Fans would be wise to appreciate what they are watching — the greatest road racer in the history of stock car racing.
Tires Matter at Watkins Glen
As the race unfolded, it became clear that tire management would be as decisive a factor as any strategic call made on pit road. Marbles built up quickly outside the primary racing groove across the 2.45-mile circuit, and the degradation only accelerated as the laps wound down.
Fresh rubber was the great equalizer on Sunday. After pitting under green, van Gisbergen was regularly running two full seconds per lap quicker than the leaders on worn tires. Superior skills and fuel conservation were contributing factors, but the tire advantage may have been the biggest variable of all.
The finishing order beyond the race winner told the same story. Michael McDowell and AJ Allmendinger both executed a similar late pit strategy, cycling back through the field from deep positions in the closing laps. Despite the deficit, both delivered — McDowell came home second while Allmendinger charged back to finish seventh.
Significant tire falloff also defined last year’s Watkins Glen race, which some attributed to the intense August heat. That theory can largely be put to rest after this weekend. Cooler temperatures in the Finger Lakes region did nothing to slow the degradation — if anything, the combination of NASCAR’s 750-horsepower package and a quicker overall pace contributed to the falloff.
This marked just the second road course outing for the 750-horsepower setup, following its debut at Circuit of the Americas earlier this season. The data from Watkins Glen will be worth monitoring as the series heads to additional road venues later in the year.
Hendrick Motorsports Missing in Action
It wasn’t long ago that Watkins Glen International was practically Hendrick Motorsports’ playground.
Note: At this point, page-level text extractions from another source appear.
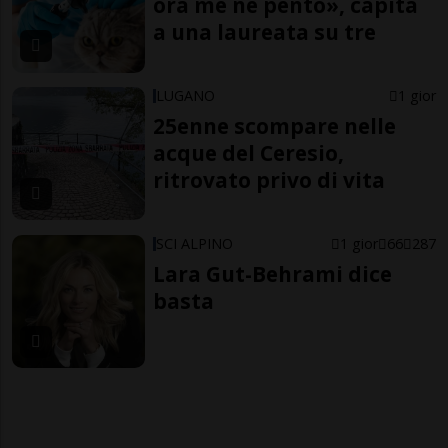
ora me ne pento», capita
a una laureata su tre
LUGANO
1 gior
25enne scompare nelle
acque del Ceresio,
ritrovato privo di vita
SCI ALPINO
1 gior
66
287
Lara Gut-Behrami dice
basta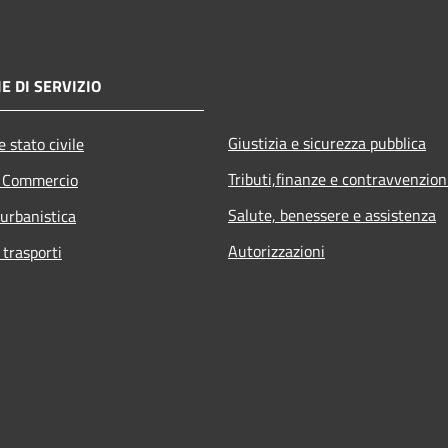
E DI SERVIZIO
Giustizia e sicurezza pubblica
 stato civile
Tributi,finanze e contravvenzion
e Commercio
Salute, benessere e assistenza
 urbanistica
Autorizzazioni
 trasporti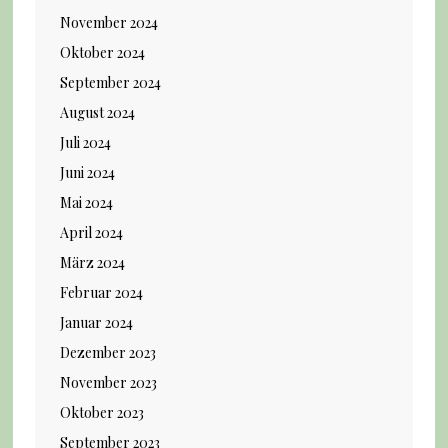
November 2024
Oktober 2024
September 2024
August 2024
Juli 2024
Juni 2024
Mai 2024
April 2024
März 2024
Februar 2024
Januar 2024
Dezember 2023
November 2023
Oktober 2023
September 2023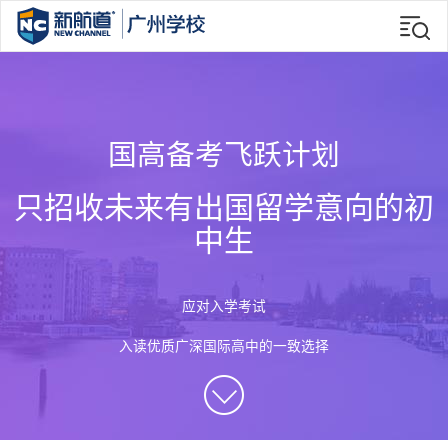
国高备考飞跃计划
只招收未来有出国留学意向的初
中生
应对入学考试
入读优质广深国际高中的一致选择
Kyle Larson, Chase Elliott and William Byron combined for all five NASCAR Cup Series victories at this track from 2018 through 2023. On Sunday, that group was nowhere to be found.
The warning signs were there in qualifying, where all four HMS entries slotted in below expectations. The race itself was even worse. Byron never had a chance to factor in — he was collected in an incident that broke a right rear toe link on his No. 24 Chevrolet, relegating him to a 36th-place finish three laps down. Larson, Elliott and Alex Bowman crossed the line 23rd, 24th and 25th respectively.
What made the performance particularly alarming was the lack of presence throughout the entire afternoon. None of the three healthy HMS cars were ever a factor strategically or on the timing charts. They barely registered on the FOX broadcast. Elliott even attempted to stay out at the end of Stage One in a bid to score stage points and came up empty there too.
Whether this is a one-off bad weekend at a track that has historically suited their cars or a sign of a deeper setup issue on road courses remains to be seen. However, for an organization that owned Watkins Glen for half a decade, Sunday was a performance that demands answers.